▶ **Exercise directions**
Retype each line verbatim, from the first line of the records through the line containing "BERITA PROPERTI", including both of those lines.

Top of Material for this exercise

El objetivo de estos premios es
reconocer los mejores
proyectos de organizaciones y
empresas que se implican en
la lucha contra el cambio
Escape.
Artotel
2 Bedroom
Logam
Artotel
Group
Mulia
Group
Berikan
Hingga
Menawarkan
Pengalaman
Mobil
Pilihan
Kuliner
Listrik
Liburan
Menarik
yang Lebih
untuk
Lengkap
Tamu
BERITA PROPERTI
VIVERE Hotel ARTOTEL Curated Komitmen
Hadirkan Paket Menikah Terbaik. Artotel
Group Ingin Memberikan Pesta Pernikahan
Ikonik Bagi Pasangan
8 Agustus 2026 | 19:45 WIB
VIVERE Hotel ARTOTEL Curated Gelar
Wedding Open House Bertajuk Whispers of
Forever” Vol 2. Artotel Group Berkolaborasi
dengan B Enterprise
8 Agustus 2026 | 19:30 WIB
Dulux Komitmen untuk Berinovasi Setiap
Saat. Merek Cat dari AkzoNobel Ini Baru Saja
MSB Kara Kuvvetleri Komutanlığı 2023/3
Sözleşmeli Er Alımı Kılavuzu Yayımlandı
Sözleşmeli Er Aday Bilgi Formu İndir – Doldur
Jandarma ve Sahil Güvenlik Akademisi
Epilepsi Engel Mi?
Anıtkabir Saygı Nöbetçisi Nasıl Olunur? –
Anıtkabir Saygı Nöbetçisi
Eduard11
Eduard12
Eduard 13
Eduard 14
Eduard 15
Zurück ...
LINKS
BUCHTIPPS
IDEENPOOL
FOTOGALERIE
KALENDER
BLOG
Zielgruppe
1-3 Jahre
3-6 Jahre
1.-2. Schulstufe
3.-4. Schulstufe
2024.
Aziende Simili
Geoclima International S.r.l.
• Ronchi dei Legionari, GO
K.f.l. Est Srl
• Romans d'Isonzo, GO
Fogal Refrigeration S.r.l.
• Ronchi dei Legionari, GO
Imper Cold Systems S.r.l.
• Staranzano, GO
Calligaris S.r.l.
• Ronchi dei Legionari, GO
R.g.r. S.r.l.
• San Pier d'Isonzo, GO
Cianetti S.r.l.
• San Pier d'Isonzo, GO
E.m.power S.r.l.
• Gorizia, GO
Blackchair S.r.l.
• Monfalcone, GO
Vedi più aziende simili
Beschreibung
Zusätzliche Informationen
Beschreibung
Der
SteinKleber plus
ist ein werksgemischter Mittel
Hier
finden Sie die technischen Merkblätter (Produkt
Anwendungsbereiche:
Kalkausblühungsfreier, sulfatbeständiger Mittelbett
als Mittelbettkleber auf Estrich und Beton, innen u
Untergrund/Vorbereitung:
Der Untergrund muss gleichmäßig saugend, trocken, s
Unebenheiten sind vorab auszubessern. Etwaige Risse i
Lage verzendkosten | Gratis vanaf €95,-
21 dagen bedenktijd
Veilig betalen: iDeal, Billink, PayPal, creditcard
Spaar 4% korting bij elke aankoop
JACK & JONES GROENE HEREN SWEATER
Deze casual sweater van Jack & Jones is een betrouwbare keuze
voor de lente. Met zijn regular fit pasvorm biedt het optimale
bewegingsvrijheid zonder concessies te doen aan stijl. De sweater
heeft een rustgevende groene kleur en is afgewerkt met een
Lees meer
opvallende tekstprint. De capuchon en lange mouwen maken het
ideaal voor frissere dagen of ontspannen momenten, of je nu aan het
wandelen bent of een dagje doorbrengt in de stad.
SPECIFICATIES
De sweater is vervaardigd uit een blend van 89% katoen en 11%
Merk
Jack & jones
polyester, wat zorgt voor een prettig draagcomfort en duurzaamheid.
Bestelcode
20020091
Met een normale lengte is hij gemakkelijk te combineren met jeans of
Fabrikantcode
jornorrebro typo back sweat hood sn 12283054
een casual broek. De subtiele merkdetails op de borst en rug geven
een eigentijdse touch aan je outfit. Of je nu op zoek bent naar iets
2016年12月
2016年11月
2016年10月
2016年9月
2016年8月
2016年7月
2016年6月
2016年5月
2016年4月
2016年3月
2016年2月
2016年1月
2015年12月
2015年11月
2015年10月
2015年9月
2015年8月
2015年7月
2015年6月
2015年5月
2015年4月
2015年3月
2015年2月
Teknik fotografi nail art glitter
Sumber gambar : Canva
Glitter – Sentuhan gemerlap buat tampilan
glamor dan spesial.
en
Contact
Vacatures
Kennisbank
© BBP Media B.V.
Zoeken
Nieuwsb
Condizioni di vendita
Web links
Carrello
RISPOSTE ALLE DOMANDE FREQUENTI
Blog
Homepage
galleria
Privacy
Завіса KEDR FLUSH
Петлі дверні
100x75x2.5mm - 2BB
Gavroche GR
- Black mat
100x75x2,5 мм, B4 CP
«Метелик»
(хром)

Bottom of Material for this exercise

▶ **Answer for this exercise**
El objetivo de estos premios es
reconocer los mejores
proyectos de organizaciones y
empresas que se implican en
la lucha contra el cambio
Escape.
Artotel
2 Bedroom
Logam
Artotel
Group
Mulia
Group
Berikan
Hingga
Menawarkan
Pengalaman
Mobil
Pilihan
Kuliner
Listrik
Liburan
Menarik
yang Lebih
untuk
Lengkap
Tamu
BERITA PROPERTI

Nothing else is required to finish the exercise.